Hive
feat(infra): log terminal runner exit code/reason for lost-communication post-mortems
GitHub issue · Closed
What
When the RunnerPoolReconciler reaps a terminal (Succeeded/Failed) runner Pod, it now logs the runner container’s exitCode + signal + reason first, before deleting the Pod.
Why
We’ve chased “self-hosted runner lost communication with the server” deaths through three different hypotheses (guest OOM, network, controller recycling) and hard evidence refuted each. The recurring problem was always the same: the one datum that classifies the death — how the runner process actually ended — was never captured. The Pod is reaped within seconds (so kubectl logs is gone), and older runner images don’t carry the in-VM vitals probe.
The runner container’s terminated state is exactly that datum, and the controller already holds the terminal Pod in the reconcile that reaps it.
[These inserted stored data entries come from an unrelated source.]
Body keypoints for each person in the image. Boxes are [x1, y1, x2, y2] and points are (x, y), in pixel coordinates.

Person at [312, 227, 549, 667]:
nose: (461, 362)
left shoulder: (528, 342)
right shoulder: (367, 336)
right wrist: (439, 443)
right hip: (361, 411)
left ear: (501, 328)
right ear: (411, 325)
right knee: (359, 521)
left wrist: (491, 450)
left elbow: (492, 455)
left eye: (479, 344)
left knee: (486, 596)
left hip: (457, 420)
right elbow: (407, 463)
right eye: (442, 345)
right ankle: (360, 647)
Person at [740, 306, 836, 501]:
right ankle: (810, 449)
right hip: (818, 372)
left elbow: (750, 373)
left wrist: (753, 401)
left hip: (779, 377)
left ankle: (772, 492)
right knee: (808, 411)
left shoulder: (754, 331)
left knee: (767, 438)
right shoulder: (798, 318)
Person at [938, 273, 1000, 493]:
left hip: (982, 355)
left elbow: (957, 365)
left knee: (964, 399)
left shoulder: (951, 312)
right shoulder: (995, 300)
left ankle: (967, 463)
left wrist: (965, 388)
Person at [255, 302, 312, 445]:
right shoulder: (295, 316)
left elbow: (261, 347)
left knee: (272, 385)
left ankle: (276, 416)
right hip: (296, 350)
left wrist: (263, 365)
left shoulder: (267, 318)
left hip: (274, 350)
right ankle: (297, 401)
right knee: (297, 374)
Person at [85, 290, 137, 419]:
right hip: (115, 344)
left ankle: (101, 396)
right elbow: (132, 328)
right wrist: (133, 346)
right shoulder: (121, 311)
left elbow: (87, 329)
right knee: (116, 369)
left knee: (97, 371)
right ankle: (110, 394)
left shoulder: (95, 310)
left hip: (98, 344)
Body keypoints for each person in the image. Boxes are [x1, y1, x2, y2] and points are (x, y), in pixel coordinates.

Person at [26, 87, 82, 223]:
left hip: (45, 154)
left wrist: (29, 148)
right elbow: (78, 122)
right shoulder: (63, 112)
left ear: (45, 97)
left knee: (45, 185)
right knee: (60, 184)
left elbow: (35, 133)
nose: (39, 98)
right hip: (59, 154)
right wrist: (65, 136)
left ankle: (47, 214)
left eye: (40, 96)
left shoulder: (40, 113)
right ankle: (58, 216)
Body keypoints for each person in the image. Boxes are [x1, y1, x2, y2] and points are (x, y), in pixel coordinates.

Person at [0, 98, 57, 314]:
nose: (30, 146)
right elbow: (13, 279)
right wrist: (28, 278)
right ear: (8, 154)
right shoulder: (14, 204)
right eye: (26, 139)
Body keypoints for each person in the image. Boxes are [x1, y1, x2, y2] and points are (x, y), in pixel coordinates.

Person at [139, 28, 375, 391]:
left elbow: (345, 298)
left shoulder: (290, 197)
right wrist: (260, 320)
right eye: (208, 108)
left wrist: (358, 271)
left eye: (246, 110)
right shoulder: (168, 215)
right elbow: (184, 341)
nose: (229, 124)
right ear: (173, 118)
Logging it there is durable (controller logs ship to Loki) and image-independent (works for any Pod, including ones predating the vitals probe — which is precisely the case that left a recent investigation with no data).
The fingerprint
exitCode |
reason |
Cause |
|---|---|---|
0 |
Completed | Clean exit — a lost-comms here is the GitHub completion handshake failing, not a death |
137 |
OOMKilled | Host cgroup OOM (VM hit its memory limit) |
137 |
Error | Guest-internal OOM or in-VM SIGKILL (host cgroup fine) |
signal 15 |
— | SIGTERM = pod deletion / drain |
| other | Error | Crash (segfault/abort) |
Debugging flow: lost-comms job → runner_name (= pod name) → grep controller logs in Loki for runner pod terminated pod=… exitCode=… reason=… → classify → cross-reference vitals only if it’s a 137-class. Turns a forensics expedition into a lookup.
Scope and safety
- Read-only: it logs a field on a Pod the reconcile already observes. No behavior change, no new RBAC.
- Captured in the terminal-reap branch (Succeeded/Failed Pods), so it covers the normal single-shot completion path. A Pod hard-deleted out from under the controller before it’s reaped won’t be captured — but that absence is itself diagnostic (VM/node hard-kill vs in-guest process exit).
Validation
go build / go vet / go test ./controllers/... clean. New TestRunnerTerminated covers the 137/Error fingerprint, LastTerminationState fallback, and the no-runner-container / running-runner nil cases.